The Inexhaustible Mind of Paul Taylor

United StatesUnited States Paul Taylor, Airs, Banquet of Vultures, Gossamer Gallants: Paul Taylor Dance Company, Dorothy Chandler Pavilion, Los Angeles, 11.4.14-13.4.14 (JRo)

Airs. Photo by Paul B. Goode.[1]-500
Airs. Photo by Paul B. Goode.
 

Joyful, uplifting, poetic – three words that describe Paul Taylor’s choreography in one of his signature works, Airs, and the first dance on Friday night’s program at the Dorothy Chandler Pavilion. Created in 1978, Airs encapsulates much of what is so satisfying about Taylor’s work: expressiveness at the service of intellect, the perfectly calibrated repetitions that reinforce the choreography but never overwhelm it, the gestures that never feel arbitrary or overly manipulated.

The eagerly anticipated return of the Paul Taylor Dance Company to Los Angeles after a ten year absence was marked by a deeply satisfying trio of dances commenting on the nature of man and civilization: from the power of civilization to shape man’s better nature in Airs, to the loss of humanity through the tyranny of war in Banquet of Vultures,   to the humor inherent in seeing our own foibles reflected in the insect world in Gossamer Gallants.

Scored to an array of selections from Handel, Airs makes reference to man’s higher nature where happiness is in reach and light shines on our endeavors. From adagio to allegro sections, the choreography dazzles with arms sculpting air, bodies tilting in space, and legs and feet beating in rapid-fire succession.

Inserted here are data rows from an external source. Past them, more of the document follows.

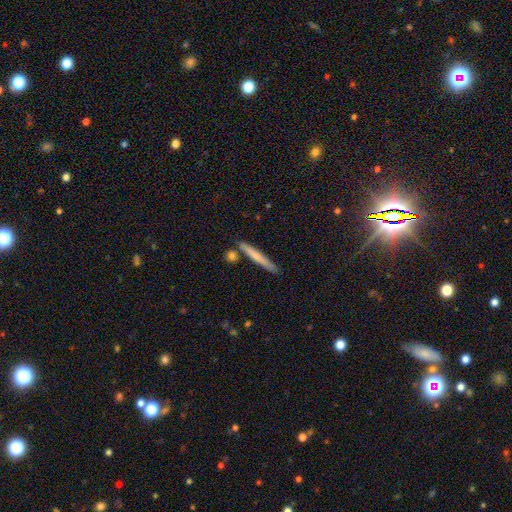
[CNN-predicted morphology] Smooth or featured?
  - smooth: 62% *
  - featured or disk: 32%
  - star or artifact: 6%
How rounded?
  - cigar-shaped: 96% *
  - in between: 3%
  - round: 1%
Merging?
  - none: 82% *
  - minor disturbance: 10%
  - merger: 6%
  - major disturbance: 2%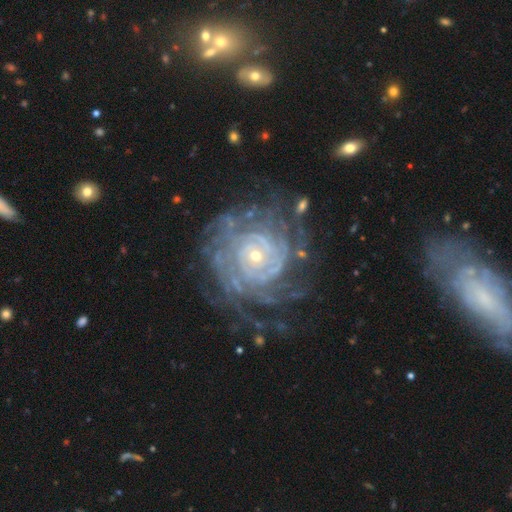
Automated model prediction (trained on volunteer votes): Overall: featured or disk (89%). Edge-on disk: no (97%). Bar: no (74%). Spiral arms: yes (97%). Spiral arm count: can't tell (30%; more than 4 23%). Spiral winding: tight (82%). Bulge size: small (74%). Merging: none (66%).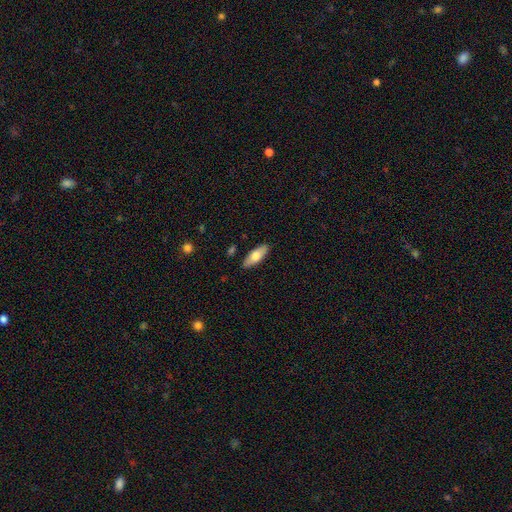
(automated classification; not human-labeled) Smooth or featured?
  - smooth: 69% *
  - featured or disk: 25%
  - star or artifact: 6%
How rounded?
  - in between: 68% *
  - cigar-shaped: 30%
  - round: 2%
Merging?
  - none: 88% *
  - minor disturbance: 9%
  - major disturbance: 2%
  - merger: 1%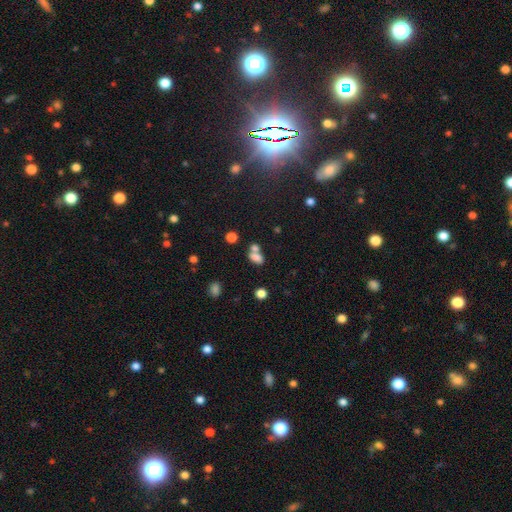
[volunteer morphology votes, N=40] A smooth galaxy with no disk features (85%) that is in between round and cigar-shaped (91%). Merging: merger (62%).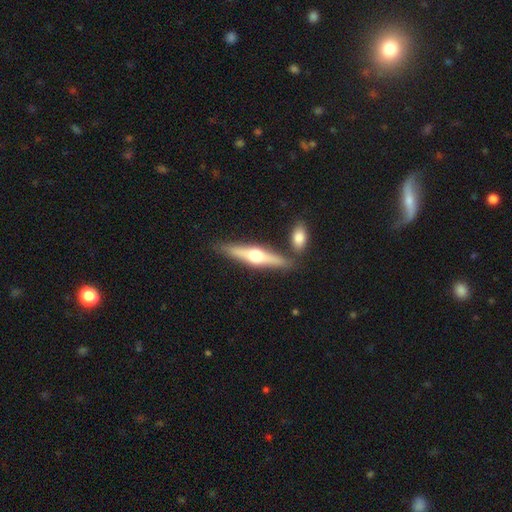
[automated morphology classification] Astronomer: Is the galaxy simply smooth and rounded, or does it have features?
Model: featured or disk — 63%.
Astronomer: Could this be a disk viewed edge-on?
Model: yes — 95%.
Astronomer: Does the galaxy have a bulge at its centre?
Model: rounded — 94%.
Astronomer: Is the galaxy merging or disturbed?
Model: none — 77%.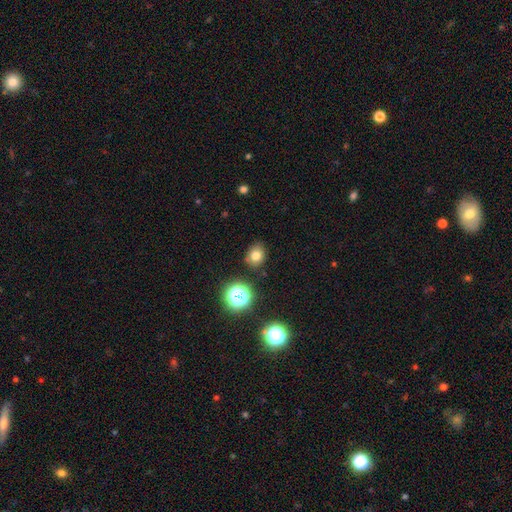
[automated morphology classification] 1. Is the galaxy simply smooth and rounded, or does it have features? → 75% smooth, 17% star or artifact, 8% featured or disk.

The dancers are extraordinarily adept at Taylor’s demanding choreography – one of his most balletic of dances – and though they glow with a free and easy spirit, the precision, strength, and control required for the complex choreography is immense. The cast of four women and three men (I loved the asymmetry here), featuring Laura Halzack, Jamie Rae Walker, Robert Kleinendorst, and Michael Trusnovec, was splendid. Whether putting one in mind of classical Greek sculpture, wrestling moves, circus stunts, or folk dance, the lyricism of the music and choreography was captured by these seven highly musical dancers.

Michael Trusnovec with Sean Mahoney and Orion Duckstein in Paul Taylor's Banquet of Vultures. Photo by Tom Caravaglia.
Michael Trusnovec with Sean Mahoney and Orion Duckstein in Paul Taylor’s Banquet of Vultures. Photo by Tom Caravaglia.

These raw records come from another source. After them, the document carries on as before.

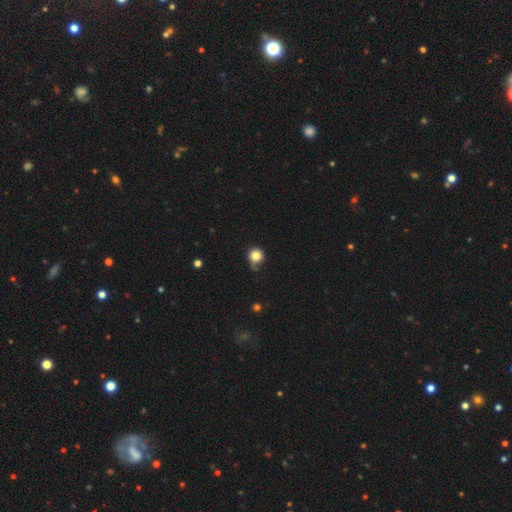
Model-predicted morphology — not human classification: smooth 83%, star or artifact 10%, featured or disk 8%. Down the decision tree: how rounded — round (91%); merging — none (55%).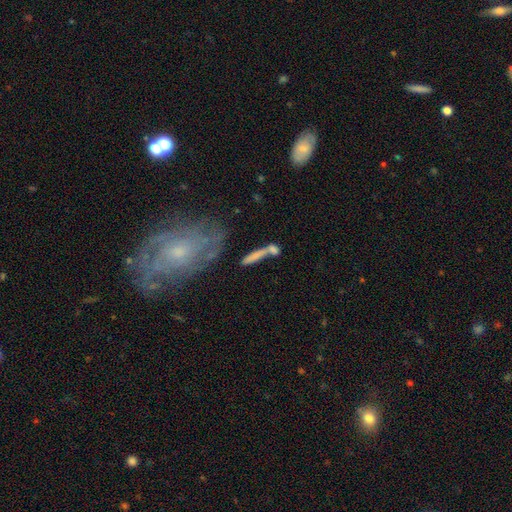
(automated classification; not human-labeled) This appears to be a smooth galaxy with no disk features (67%) that is cigar-shaped (80%). Merging: merger (43%).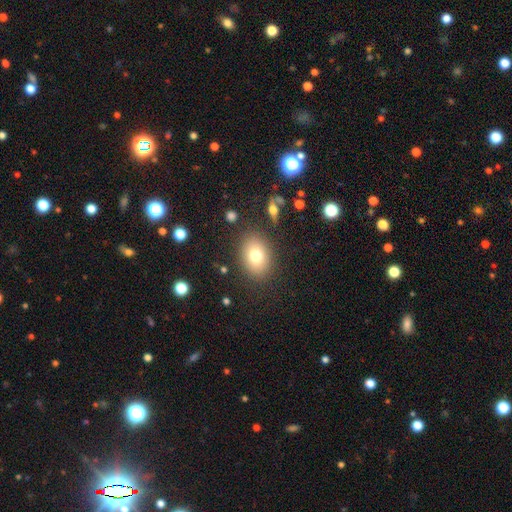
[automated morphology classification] This is likely a smooth galaxy (77%). How rounded: likely in between (70%). Merging: clearly none (84%).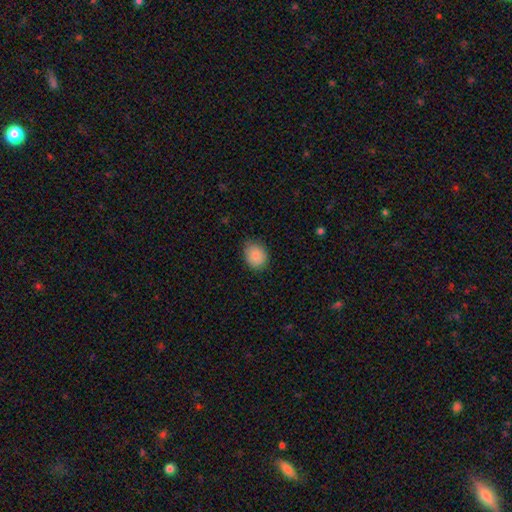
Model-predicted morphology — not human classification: smooth_or_featured: smooth (p=0.86) [alt: star or artifact p=0.08]
how_rounded: in between (p=0.52) [alt: round p=0.47]
merging: none (p=0.75) [alt: minor disturbance p=0.21]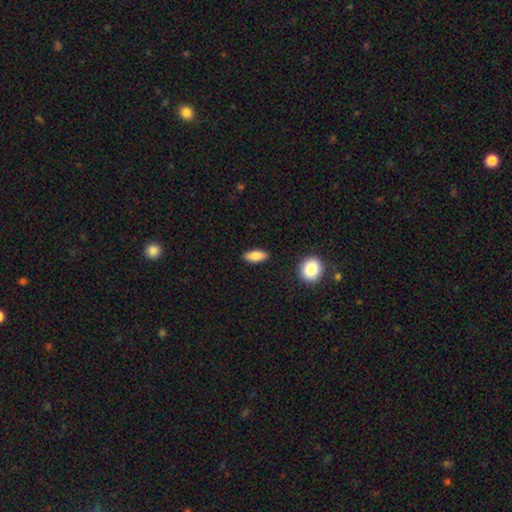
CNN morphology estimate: smooth_or_featured: smooth (p=0.83) [alt: featured or disk p=0.10]
how_rounded: in between (p=0.82) [alt: cigar-shaped p=0.15]
merging: none (p=0.87) [alt: minor disturbance p=0.09]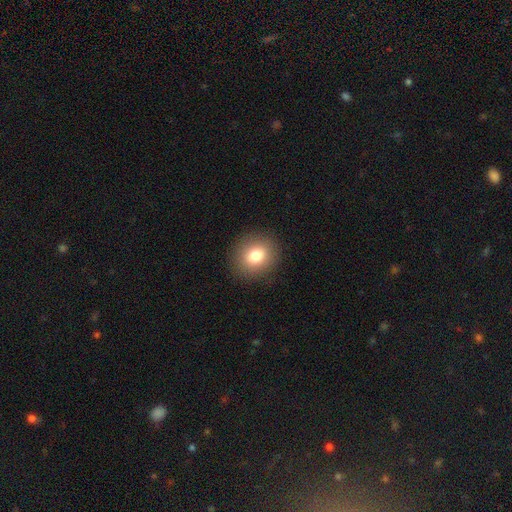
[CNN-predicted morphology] smooth_or_featured: smooth (p=0.80) [alt: star or artifact p=0.10]
how_rounded: round (p=0.75) [alt: in between p=0.25]
merging: none (p=0.90) [alt: minor disturbance p=0.07]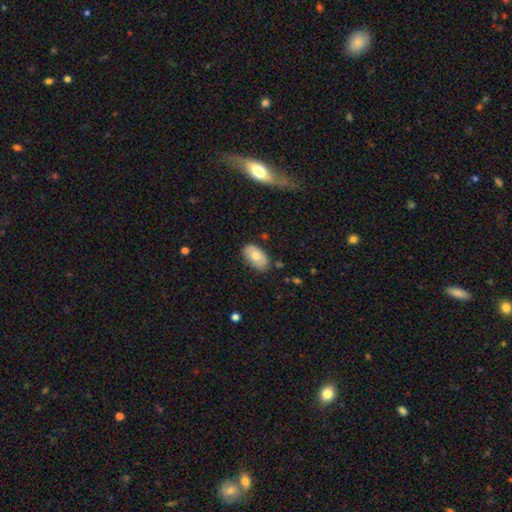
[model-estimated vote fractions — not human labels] The model was most divided on "smooth or featured": smooth: 71%, featured or disk: 22%, star or artifact: 7%. More confident: how rounded — in between (93%); merging — none (79%).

If Airs is about man achieving the heights, then Banquet of Vultures is focused on the depths. Where Airs soared, Banquet felt anchored to the floor, earthbound and rooted in the degradation of war. Banquet premiered in 2005, and Taylor famously commented that it was George W. Bush’s pseudo-military body language which first inspired the creation of the central malevolent character.

Dressed in a dark suit, white shirt, and red tie, Michael Trusnovec, with his imposing stature, created an iconic tyrant/ bureaucrat, himself little more than a puppet of the relentless war machine. With staccato marionette movements, he swaggered, threatened, and abused. Prisoners, dressed in generic camouflage-style uniforms, cowered and ran.

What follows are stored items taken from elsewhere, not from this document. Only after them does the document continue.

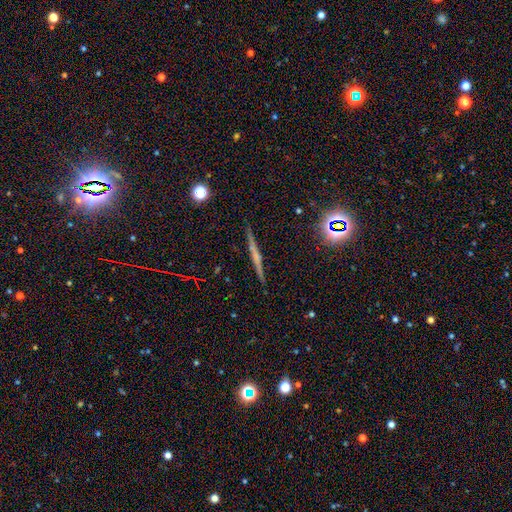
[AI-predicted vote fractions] Smooth or featured? Predicted: featured or disk (p=0.59). Edge-on disk? Predicted: yes (p=0.97). Edge-on bulge? Predicted: none (p=0.56). Merging? Predicted: none (p=0.92).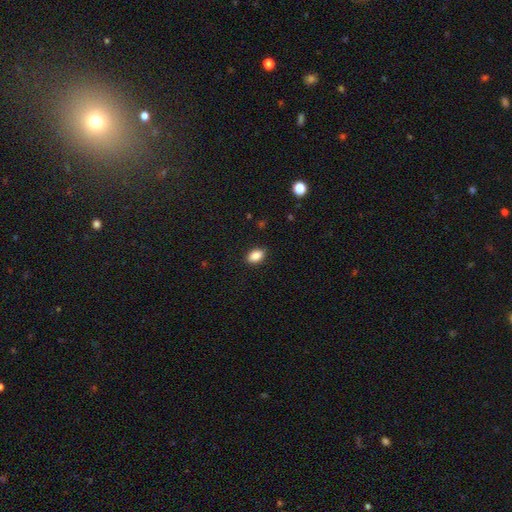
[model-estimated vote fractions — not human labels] Smooth or featured? smooth (88%)
How rounded? in between (87%)
Merging? none (88%)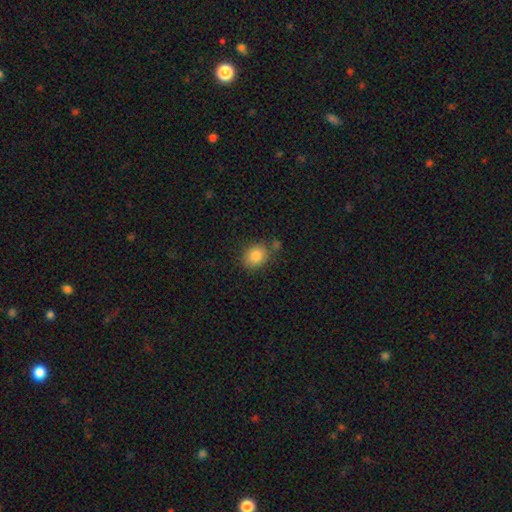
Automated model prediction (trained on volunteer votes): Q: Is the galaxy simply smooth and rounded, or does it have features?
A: smooth — 85%.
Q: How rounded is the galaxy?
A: round — 60%.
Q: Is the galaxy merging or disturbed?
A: none — 74%.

What distinguishes this anti-war work is Taylor’s minimalist aesthetic. His music selection and the sculptural qualities of the lighting design served the piece well. Morton Feldman’s 1976 work, Oboe and Orchestra, with its piercing sounds, created the backdrop to this commentary on torture. Feldman’s music never lapsed into sentiment or sensuality, which would have lessened the power of Taylor’s creation. Jennifer Tipton’s extraordinary lighting became the entire set. Sculptural cones of light illuminated bodies in the darkness, angling from the side or defining space from above. In one of the most stirring images of the piece, a shaft of light defined a circular space that imprisoned three victims. As they writhed within the confines of light, they became as heroic as the ancient figures of the Laocoön. In a stirring sequence danced by Trusnovec and Jamie Rae Walker, Taylor created a macabre pas de deux for predator and prey, which ended in the violent death of the prey (Walker). And in the closing moments, a second figure in a suit and red tie (an iconic uniform created by Santo Loquasto) replaced the first tyrant, only to flap and flounder like a fish on a line. Perhaps another politician inevitably inheriting a corrupt war that he can neither control nor stop?

Though Taylor makes reference to George W. Bush, there is a timelessness to the piece – at moments it has a German Expressionist feel, at other times the Iron Curtain looms large. Like Kurt Jooss’ 1932 ballet, The Green Table, no matter who the politicians or battling soldiers, any and all generations at war can be seen in this shattering dance drama.

The evening was capped with a delicious confection called Gossamer Gallants created in 2011. Insects cavort on stage to village dances from the Czech opera The Bartered Bride by Bedřich Smetana. I will never be able to hear Smetana’s music again without imagining dopey, lovesick bugs mooning over predatory females in all their wiggling, vamping glory.

Against a backdrop of a ring of stone towers, insects enacted their mating rituals to hilarious effect in the setting of a Czech village. Particularly engaging was the choreography for the male bugs, helplessly enthralled by the females. Drunk on love, the men’s movements were quirky and unpredictable. The dances for the females, though charming, seemed to draw on a more standard range of typically girlish behavior. When finally the boy bugs realized that the end of romance meant disaster, they moved from interest and enthusiasm to terror and exhaustion. All the nuances of the comedy were deftly handled by the exuberant and accomplished company of eleven dancers.

With Loquasto’s adorable costumes  ̶  black and iridescent blue superhero insect suits for the men and lime green sexpot suits for the women  ̶  the effect was complete. Wings flapping, hands probing, antenna bobbing, the dancers inhabited their characters with unmitigated joy. In the process, they reminded us of the preciousness of all life and the sheer breadth of the body of work born from the inexhaustible mind of Paul Taylor.